What the task asks:
Search the records below for the string "Durchschnittsgeschwindigkeit", and report each line that contains it.

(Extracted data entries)

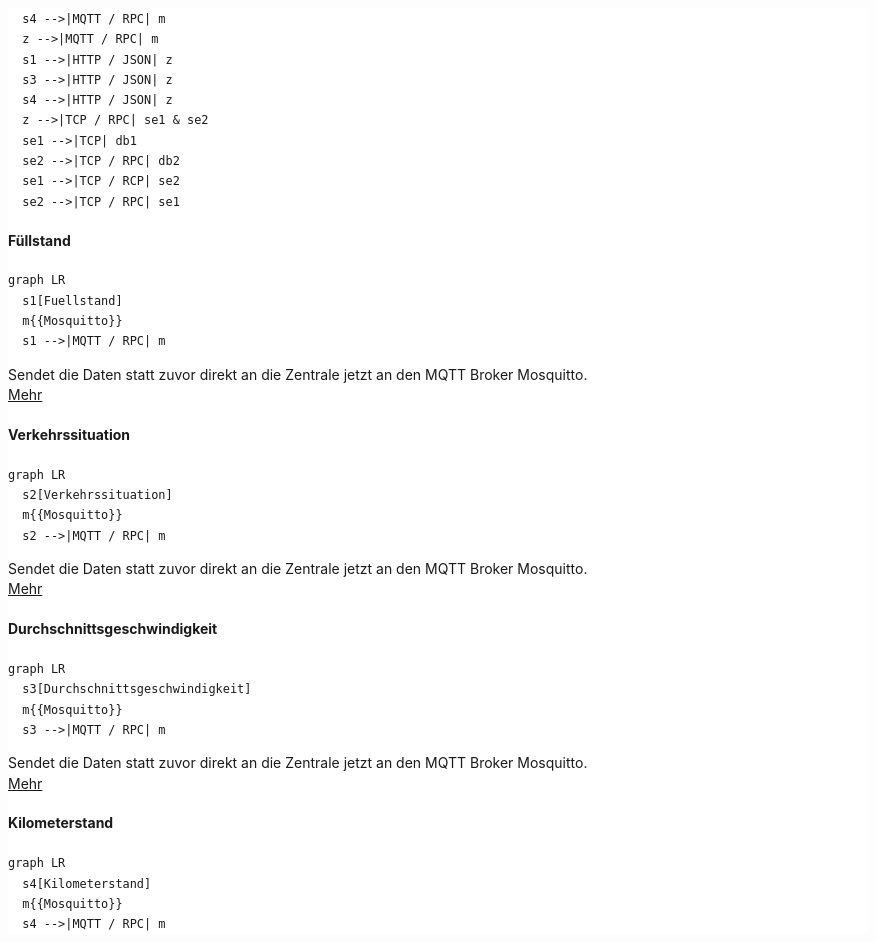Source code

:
 ```mermaid
  s4 -->|MQTT / RPC| m
  z -->|MQTT / RPC| m
  s1 -->|HTTP / JSON| z
  s3 -->|HTTP / JSON| z
  s4 -->|HTTP / JSON| z
  z -->|TCP / RPC| se1 & se2
  se1 -->|TCP| db1
  se2 -->|TCP / RPC| db2
  se1 -->|TCP / RCP| se2
  se2 -->|TCP / RPC| se1
```

#### Füllstand

```mermaid
graph LR
  s1[Fuellstand]
  m{{Mosquitto}}
  s1 -->|MQTT / RPC| m
```

Sendet die Daten statt zuvor direkt an die Zentrale jetzt an den MQTT Broker Mosquitto. \
[Mehr](#Füllstand)

#### Verkehrssituation

```mermaid
graph LR
  s2[Verkehrssituation]
  m{{Mosquitto}}
  s2 -->|MQTT / RPC| m
```

Sendet die Daten statt zuvor direkt an die Zentrale jetzt an den MQTT Broker Mosquitto. \
[Mehr](#Verkehrssituation)

#### Durchschnittsgeschwindigkeit

```mermaid
graph LR
  s3[Durchschnittsgeschwindigkeit]
  m{{Mosquitto}}
  s3 -->|MQTT / RPC| m
```

Sendet die Daten statt zuvor direkt an die Zentrale jetzt an den MQTT Broker Mosquitto. \
[Mehr](#Durchschnittsgeschwindigkeit)

#### Kilometerstand

```mermaid
graph LR
  s4[Kilometerstand]
  m{{Mosquitto}}
  s4 -->|MQTT / RPC| m
```


[^clock]: Uhrenfehler (Clock drift) werden in der Simulation nicht berücksichtigt.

Task output:
#### Durchschnittsgeschwindigkeit
  s3[Durchschnittsgeschwindigkeit]
[Mehr](#Durchschnittsgeschwindigkeit)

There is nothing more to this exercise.